In What's New

For most of the stories we trade, we know a beginning, a middle and an end.  Jackie Kennedy… remember her as a young widow?  And then marrying that Onassis guy?  And how she went at the end?  Or… Uncle Pete… isn’t it crazy how that wife of his left him when he got sick?  Stories are contained, have a moral and can be parceled out like small things we trade with one another to make the world make sense.

But real life isn’t like that.  We don’t know the ends of things.  We love someone without knowing he’s the one who will break our heart.  We start a job without realizing it’s the place that will go under.  One day there will be an end to every story we know, including our own, but we don’t know it.  And when the end comes it colors everything we knew about the tale.
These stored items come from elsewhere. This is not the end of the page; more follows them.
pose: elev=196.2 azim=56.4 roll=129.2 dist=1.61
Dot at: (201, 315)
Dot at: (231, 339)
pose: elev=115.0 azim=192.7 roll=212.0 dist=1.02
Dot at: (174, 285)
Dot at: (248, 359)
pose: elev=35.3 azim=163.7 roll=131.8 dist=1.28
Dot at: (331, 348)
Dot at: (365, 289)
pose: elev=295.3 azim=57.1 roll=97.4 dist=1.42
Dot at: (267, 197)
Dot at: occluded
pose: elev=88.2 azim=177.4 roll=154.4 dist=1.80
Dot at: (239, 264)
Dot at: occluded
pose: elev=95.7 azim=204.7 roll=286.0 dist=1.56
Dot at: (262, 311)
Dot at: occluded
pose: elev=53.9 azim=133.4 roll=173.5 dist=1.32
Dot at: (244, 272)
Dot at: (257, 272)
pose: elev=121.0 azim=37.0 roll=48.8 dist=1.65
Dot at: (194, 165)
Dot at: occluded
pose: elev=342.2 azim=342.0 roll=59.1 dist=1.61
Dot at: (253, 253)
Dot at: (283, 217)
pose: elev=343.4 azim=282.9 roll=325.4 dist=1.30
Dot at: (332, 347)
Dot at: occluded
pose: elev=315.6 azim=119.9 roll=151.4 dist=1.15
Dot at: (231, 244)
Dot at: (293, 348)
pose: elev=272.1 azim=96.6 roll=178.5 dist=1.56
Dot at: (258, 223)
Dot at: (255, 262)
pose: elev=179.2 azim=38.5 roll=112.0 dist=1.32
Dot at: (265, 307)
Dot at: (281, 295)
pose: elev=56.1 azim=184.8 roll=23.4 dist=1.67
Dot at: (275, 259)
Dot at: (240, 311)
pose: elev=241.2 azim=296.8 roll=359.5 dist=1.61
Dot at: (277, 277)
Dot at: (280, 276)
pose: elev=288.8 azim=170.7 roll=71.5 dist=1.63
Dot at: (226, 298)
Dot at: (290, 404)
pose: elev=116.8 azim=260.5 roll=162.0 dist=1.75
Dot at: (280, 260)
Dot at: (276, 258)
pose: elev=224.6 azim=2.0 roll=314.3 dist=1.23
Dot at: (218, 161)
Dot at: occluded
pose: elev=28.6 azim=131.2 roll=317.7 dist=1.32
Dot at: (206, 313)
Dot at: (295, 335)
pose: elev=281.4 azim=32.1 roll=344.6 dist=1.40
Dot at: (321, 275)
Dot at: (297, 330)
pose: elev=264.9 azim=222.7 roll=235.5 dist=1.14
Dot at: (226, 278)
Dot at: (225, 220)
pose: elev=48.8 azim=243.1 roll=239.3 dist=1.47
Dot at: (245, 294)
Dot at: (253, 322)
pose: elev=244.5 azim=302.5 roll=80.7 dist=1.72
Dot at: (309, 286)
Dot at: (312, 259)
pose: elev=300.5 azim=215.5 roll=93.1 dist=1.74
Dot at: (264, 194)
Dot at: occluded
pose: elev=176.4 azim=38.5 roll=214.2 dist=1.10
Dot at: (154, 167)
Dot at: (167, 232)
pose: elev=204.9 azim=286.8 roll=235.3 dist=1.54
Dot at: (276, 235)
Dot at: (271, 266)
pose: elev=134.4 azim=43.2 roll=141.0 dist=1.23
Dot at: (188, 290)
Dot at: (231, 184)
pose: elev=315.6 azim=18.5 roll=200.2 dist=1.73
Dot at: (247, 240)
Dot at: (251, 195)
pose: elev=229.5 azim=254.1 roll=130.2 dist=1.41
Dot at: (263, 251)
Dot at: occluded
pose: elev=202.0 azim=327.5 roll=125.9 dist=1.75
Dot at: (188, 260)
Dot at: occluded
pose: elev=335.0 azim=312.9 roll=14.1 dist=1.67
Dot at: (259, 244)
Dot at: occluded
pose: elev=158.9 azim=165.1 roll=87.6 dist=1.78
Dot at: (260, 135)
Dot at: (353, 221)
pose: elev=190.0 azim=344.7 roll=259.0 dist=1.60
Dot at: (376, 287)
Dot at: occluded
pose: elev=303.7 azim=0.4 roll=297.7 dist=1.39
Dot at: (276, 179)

I think about this today because two people died in my town.  I didn’t know them, but I had a relationship with them.  They were part of my world and they stood for something for me, some tiny thing that is now forever different.  They were like the thousand random thoughts that we form into narratives in our heads.  For fourteen years I’ve been driving by their house without knowing the end of their story.  Today I know the end.  I wish I could go back and never have told myself stories about them.  Then I wouldn’t have to know.

Theirs was a small house on a one-block street that I’d often use to cut through to avoid a main intersection in town on my way to major highways.  I couldn’t tell you about any other house on their block.  Like many houses in my town, including mine, they are nondescript little aluminum or clap-board sided dwellings of an indeterminate light color, with roofs sturdy against snow but otherwise unremarkable. Their house was white, and nothing that would show up on a t.v. home design show.  Still, I looked at it every time I drove by it.

The first time I saw it, a feral kitten was crouched in the road right in front of the house.  It just sat there, alone, and I stopped my car thinking the lovely little wild thing might need a home.  It’s a narrow street where you can only park on one side, so I had to stop in the middle of the roadway to avoid hitting the cat.  The kitten just sat  there, determined and gorgeous, and I got out of my car to inch closer.  There was no traffic on this little street, a forgotten roadway just off one main drag and parallel to another.

The kitten hissed at me when  I got near, then ran away to the porch of the house.  There I saw its mother and three other little faces staring back at me.  That’s when I noticed the house.  It wasn’t the house I noticed, exactly, but its air of freedom and otherworldliness.  The garden was small and wild, a patch of land where things were left to grow as they wished, an unruly cottage garden.

As years passed, I drove by the house again and again.  I always wondered who lived inside but never saw a human being there.  The garden grew, so I imagined someone must be planting and tending things.  I told myself stories about the people that might live in a house where everything looked so free.  I had visions of the wild woman I wanted to be and the cottage I wanted to have, a garden overgrown and lush, wild kittens looking out defiantly at the world.  The house looked like that of someone who didn’t care what people thought, a place where things were planted for joy and not aesthetics.  I loved that about it.

The cats in particular fascinated me.  In an area where letting cats procreate in the wild and live outdoors is moralistically frowned upon, this house always  had a new litter every few months.  They hung around the place, so someone was clearly feeding them.  But they were feral creatures and ran away at the sight of my car.   Eventually they grew up and moved away to parts unknown.

The house seemed to attract other magical things too.  Once, on my way to a road trip, a family of turkeys stood regally in the road and refused to allow me passage. When I slowed down to avoid hitting them, they started pecking at my tires.   My town is a couple of miles from Manhattan – this is not an everyday thing.  I told myself that it was the magical wild house attracting them, a place where they could find food, a place where freedom was honored.  I was so fascinated I took pictures of them.

Today I heard there was a house fire in the area.  On my way home from meeting a friend for coffee, I took the slight detour to make sure it wasn’t my wild house.  As soon as I saw the Sheriff’s Department Crime Scene truck parked on the corner, I began to pray it wasn’t them.  But it was.  As I inched behind the other rubberneckers, I wasn’t allowed to turn right onto the familiar street, so I was only able to see it from half a block away.  There were violent black marks on the white facade, an ugly record of where the flames shot up.  The house seemed slightly askew, as if things had buckled in it. Two people I’d never met, feeders of free kittens and wild flowers, had perished in the smoke.  It made me so very sad.

So now, in town, that will always be the house that burned down with two people in it.  I will probably  learn much more about them in death than  I ever knew in  life.  Eventually, it will be the place that gets bulldozed to the ground, its gardens trampled, the wild cats unfed.  Something I thought would last forever disappeared overnight, an ending to a story I hadn’t even realized I was watching.

Now that I know that ending, it’s hard not to let it color the whole rest of the story.  How I wish I could still think of it as the house where gardens and wildlife grow uninhibited.  How I wish they could have known the small  happinesses they gave me every time that I drove by.  And how I wish that ends like this one didn’t exist in our world.